During my summer break, I enjoyed playing in a few Member Guest Golf events … so much fun! During one of these we were served Ina Garten’s Pesto Pea Salad, which has now become one of my favorite go-to salads. Everyone else loves it too! Well … edthedad, only likes it when I add Romaine, which is a great way to modify the recipe. I have modified the recipe to provide variations for our people who may not like spinach or peas, along with a few other options.

There are so many things to love about this recipe!

  • Make extra pesto dressing to have on hand, so pulling this salad together is super simple every time.
  • It truly is perfect for any season and an incredibly versatile side dish or as a plated first course. 
  • If not mixing/making with Romaine, this salad does well as a leftover the next day. The spinach holds up better than lettuce. 

As for the pine nuts … edthedad kindly pointed out how expensive pine nuts are, and of course, he is correct. I do try to buy them in bulk from Costco, or often Trader Joe’s is a less expensive option.
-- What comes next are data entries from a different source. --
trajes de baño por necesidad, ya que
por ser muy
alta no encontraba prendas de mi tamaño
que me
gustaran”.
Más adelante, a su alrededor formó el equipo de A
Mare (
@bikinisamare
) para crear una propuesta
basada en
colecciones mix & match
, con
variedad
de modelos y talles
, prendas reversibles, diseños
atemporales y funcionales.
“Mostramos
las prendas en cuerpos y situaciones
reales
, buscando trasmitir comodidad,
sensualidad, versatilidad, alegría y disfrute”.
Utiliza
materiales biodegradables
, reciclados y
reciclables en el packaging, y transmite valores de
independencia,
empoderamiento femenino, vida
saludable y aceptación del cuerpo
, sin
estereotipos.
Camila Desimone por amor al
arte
As the recipe notes, for the actual salad, you can omit or substitute with slivered almonds.

One last and VERY important thing … the next workshop dates were announced in Wednesday’s newsletter – we begin on October 10th … in just a few weeks! SO exciting!!!  Be sure to register right away!  Due to speaking engagements later this fall, this may be the only fall workshop!

Join me and let’s get ready together for our fall and holiday entertaining now!

From our home to yours,


Follow EE on
Instagram and Facebook


Spinach and Pesto Salad

Serves 8                      Adapted from Ina Garten’s Pesto Pea Salad 

INGREDIENTS

SALAD
4 cups frozen petite peas
8 tbsp pine nuts
5 cups baby spinach leaves
½ — 1 cup shredded Parmesan cheese
¼ — ½ cup Pesto Dressing to taste

DRESSING                     Yields 4 cups
¼ cup walnuts
¼ cup pine nuts
3 tbsp diced garlic (approx 9 cloves)
5 cups fresh basil leaves, packed
1 tsp salt
1 tsp freshly ground pepper
1½ cups olive oil
1 cup shredded Parmesan cheese

 

DIRECTIONS

SALAD

Thaw and drain peas.

Toast pine nuts in a dry sauté pan over medium heat for approx 3 – 4 min. Watch carefully.
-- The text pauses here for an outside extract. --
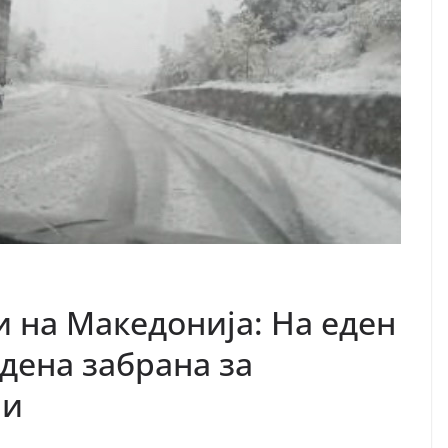
и на Македонија: На еден
дена забрана за
ни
Trim spinach leaves of long stems.
Place ingredients in salad bowl. Toss with dressing to serve.

 

DRESSING

Add walnuts, pine nuts, and garlic in the bowl of a food processor fitted with a steel blade. Process for 30 seconds.

Add the basil leaves, salt, and pepper. With the processor running, slowly pour the olive oil into the bowl through the feed tube and process until the pesto is finely pureed.

Add the Parmesan and puree for an additional minute.

DEEDEE’S NOTES

  • Dressing may be prepared weeks in advance.
  • Salad may be prepped earlier in the day and tossed with dressing before serving.
  • You may add/substitute Romaine lettuce.
  • You may omit the peas.
  • You may omit the pine nuts from the salad (not the dressing) or you may substitute with slivered almonds.